→ **Request**:
From the listing below, copy each line where "using" occurs.

→ **Study material**:
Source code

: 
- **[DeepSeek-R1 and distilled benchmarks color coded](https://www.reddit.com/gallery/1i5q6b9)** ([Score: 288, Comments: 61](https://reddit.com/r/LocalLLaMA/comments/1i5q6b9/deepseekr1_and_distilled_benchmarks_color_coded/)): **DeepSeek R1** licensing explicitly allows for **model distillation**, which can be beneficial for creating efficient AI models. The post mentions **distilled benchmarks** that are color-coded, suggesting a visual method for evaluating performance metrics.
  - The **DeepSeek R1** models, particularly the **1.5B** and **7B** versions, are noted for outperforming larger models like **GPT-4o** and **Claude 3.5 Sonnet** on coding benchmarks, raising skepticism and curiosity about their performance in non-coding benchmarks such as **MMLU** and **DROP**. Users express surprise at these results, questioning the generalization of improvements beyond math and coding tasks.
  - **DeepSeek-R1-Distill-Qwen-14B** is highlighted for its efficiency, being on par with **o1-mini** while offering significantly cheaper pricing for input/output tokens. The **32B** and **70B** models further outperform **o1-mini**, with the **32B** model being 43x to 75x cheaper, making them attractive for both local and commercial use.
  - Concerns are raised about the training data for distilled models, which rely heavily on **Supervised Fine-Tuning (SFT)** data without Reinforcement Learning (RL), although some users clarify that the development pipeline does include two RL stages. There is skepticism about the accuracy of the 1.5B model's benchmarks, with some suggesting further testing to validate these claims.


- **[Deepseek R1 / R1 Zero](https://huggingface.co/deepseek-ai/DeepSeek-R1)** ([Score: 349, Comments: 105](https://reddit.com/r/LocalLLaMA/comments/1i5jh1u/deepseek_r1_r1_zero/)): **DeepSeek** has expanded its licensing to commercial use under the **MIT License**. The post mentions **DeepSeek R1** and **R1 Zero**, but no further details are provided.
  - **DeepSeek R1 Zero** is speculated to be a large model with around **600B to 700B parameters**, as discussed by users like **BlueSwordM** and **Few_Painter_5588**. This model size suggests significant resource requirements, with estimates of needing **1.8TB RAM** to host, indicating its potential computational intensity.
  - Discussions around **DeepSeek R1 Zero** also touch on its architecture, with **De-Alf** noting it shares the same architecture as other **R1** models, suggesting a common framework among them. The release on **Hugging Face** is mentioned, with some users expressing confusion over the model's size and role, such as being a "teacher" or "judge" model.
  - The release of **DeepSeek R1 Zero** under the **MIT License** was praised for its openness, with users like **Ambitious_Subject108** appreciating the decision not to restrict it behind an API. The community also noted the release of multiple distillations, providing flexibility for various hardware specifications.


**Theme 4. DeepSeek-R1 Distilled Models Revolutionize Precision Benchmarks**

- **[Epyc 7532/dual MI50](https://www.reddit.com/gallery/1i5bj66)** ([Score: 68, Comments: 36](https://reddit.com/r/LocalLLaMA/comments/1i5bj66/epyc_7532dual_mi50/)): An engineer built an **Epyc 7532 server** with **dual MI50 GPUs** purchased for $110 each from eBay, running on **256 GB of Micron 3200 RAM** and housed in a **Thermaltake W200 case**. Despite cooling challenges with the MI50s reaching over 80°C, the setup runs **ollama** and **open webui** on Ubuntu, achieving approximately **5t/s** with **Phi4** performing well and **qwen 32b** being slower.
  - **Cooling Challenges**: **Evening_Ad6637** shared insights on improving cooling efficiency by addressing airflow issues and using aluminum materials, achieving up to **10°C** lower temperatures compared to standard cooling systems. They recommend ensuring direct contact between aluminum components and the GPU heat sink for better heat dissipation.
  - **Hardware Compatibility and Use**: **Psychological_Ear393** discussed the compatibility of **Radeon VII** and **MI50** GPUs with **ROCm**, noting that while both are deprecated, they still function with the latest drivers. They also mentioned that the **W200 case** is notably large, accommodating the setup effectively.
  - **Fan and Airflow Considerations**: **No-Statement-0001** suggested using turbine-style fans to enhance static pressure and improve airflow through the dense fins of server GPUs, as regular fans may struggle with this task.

→ **Answer**:
  - **Cooling Challenges**: **Evening_Ad6637** shared insights on improving cooling efficiency by addressing airflow issues and using aluminum materials, achieving up to **10°C** lower temperatures compared to standard cooling systems. They recommend ensuring direct contact between aluminum components and the GPU heat sink for better heat dissipation.
  - **Fan and Airflow Considerations**: **No-Statement-0001** suggested using turbine-style fans to enhance static pressure and improve airflow through the dense fins of server GPUs, as regular fans may struggle with this task.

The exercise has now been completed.